Work instruction 1
In the forum thread about taking a bus from San Miguel de Allende to Austin, roughly how long did the 2009 bus crossing from Juarez to El Paso take in the lineup?
Work instruction 2
Write what comes next in the forum thread about the bus from San Miguel de Allende to Austin, picking up after its final line.

Extract to read

★ ★ ★ ★ ★

# Bus from San Miguel de Allende to Austin



## tochtitlan23 (Jun 26, 2013)

I have an appointment with the VA in January - Omnibus has a service from SMA to Austin, but since I have a scheduled appointment, I am concerned about getting hung-up at the border with immigration etc. and missing my appointment.

Has anyone had experience using a bus service that crosses the border. I was thinking that taking the bus to Laredo, turning-in my FMM, crossing on foot and renting a car would be a better option.

Thanks, Mark S


----------



## WomanOnTheGo (Dec 12, 2013)

tochtitlan23 said:


> I have an appointment with the VA in January - Omnibus has a service from SMA to Austin, but since I have a scheduled appointment, I am concerned about getting hung-up at the border with immigration etc. and missing my appointment.
> 
> Has anyone had experience using a bus service that crosses the border. I was thinking that taking the bus to Laredo, turning-in my FMM, crossing on foot and renting a car would be a better option.
> 
> Thanks, Mark S


I've crossed the border from Juarez to El Paso by bus in early 2009. It took a long time (maybe 2 or 3 hours) in the lineup. My feeling was that the El Paso border staff (USA-side) were quite unprofessional in their demeanor and speech, but that's neither here nor there, I suppose (they let me through without any problems). 

If it's important to be there on time, I would try for the night before, for sure.


----------



## TundraGreen (Jul 15, 2010)

tochtitlan23 said:


> I have an appointment with the VA in January - Omnibus has a service from SMA to Austin, but since I have a scheduled appointment, I am concerned about getting hung-up at the border with immigration etc. and missing my appointment.

★ ★ ★ ★ ★

Source data

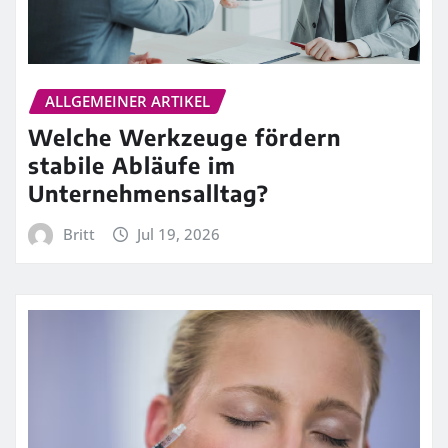
ALLGEMEINER ARTIKEL
Welche Werkzeuge fördern
stabile Abläufe im
Unternehmensalltag?
Britt
Jul 19, 2026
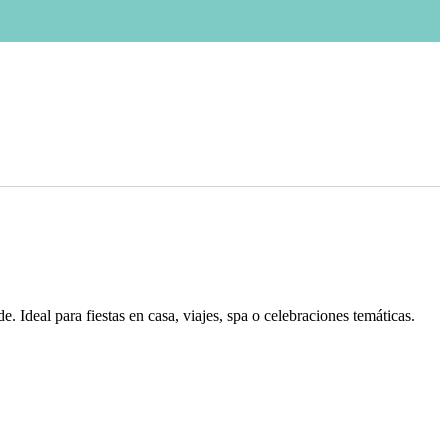
. Ideal para fiestas en casa, viajes, spa o celebraciones temáticas.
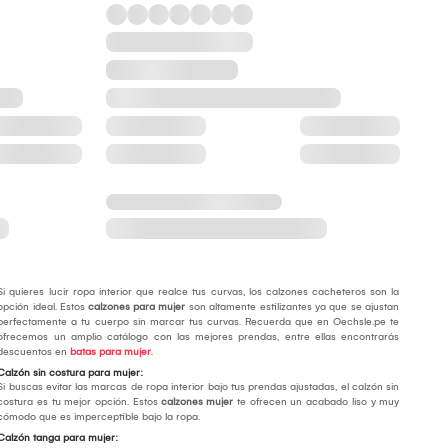
Si quieres lucir ropa interior que realce tus curvas, los calzones cacheteros son la
opción ideal. Estos
calzones para mujer
son altamente estilizantes ya que se ajustan
perfectamente a tu cuerpo sin marcar tus curvas. Recuerda que en Oechsle.pe te
ofrecemos un amplio catálogo con las mejores prendas, entre ellas encontrarás
descuentos en
batas para mujer
.
Calzón sin costura para mujer:
Si buscas evitar las marcas de ropa interior bajo tus prendas ajustadas, el calzón sin
costura es tu mejor opción. Estos
calzones mujer
te ofrecen un acabado liso y muy
cómodo que es imperceptible bajo la ropa.
Calzón tanga para mujer:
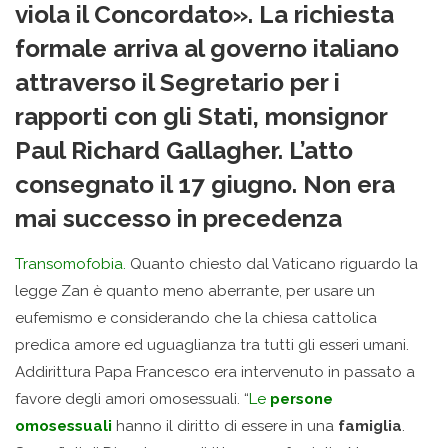
viola il Concordato». La richiesta
formale arriva al governo italiano
attraverso il Segretario per i
rapporti con gli Stati, monsignor
Paul Richard Gallagher. L’atto
consegnato il 17 giugno. Non era
mai successo in precedenza
Transomofobia.
Quanto chiesto dal Vaticano riguardo la
legge Zan è quanto meno aberrante, per usare un
eufemismo e considerando che la chiesa cattolica
predica amore ed uguaglianza tra tutti gli esseri umani.
Addirittura Papa Francesco era intervenuto in passato a
favore degli amori omosessuali. “
Le
persone
omosessuali
hanno il diritto di essere in una
famiglia
.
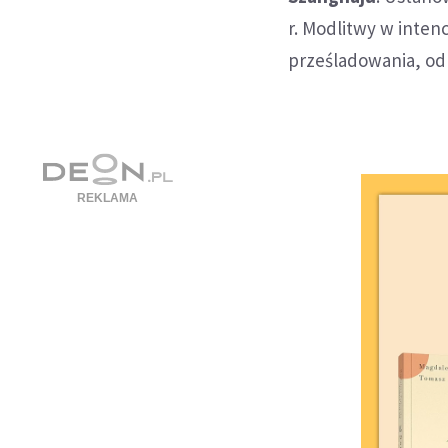
r. Modlitwy w inten
prześladowania, odb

★ ★ ★ ★ ★

Response area 1
Maybe 2 or 3 hours.

Response area 2
> 
> Has anyone had experience using a bus service that crosses the border. I was thinking that taking the bus to Laredo, turning-in my FMM, crossing on foot and renting a car would be a better option.
> 
> Thanks, Mark S


This doesn't address your question.

I have never taken a bus that crossed the border, but I have taken a bus to Ciudad Juarez, walked across the border, then caught another bus. There has never been any delay walking across the border in Ciudad Juarez (Tijuana is another story. It always takes over an hour to walk across there).


----------



## tochtitlan23 (Jun 26, 2013)

WomanOnTheGo said:


> I've crossed the border from Juarez to El Paso by bus in early 2009. It took a long time (maybe 2 or 3 hours) in the lineup. My feeling was that the El Paso border staff (USA-side) were quite unprofessional in their demeanor and speech, but that's neither here nor there, I suppose (they let me through without any problems).
> 
> If it's important to be there on time, I would try for the night before, for sure.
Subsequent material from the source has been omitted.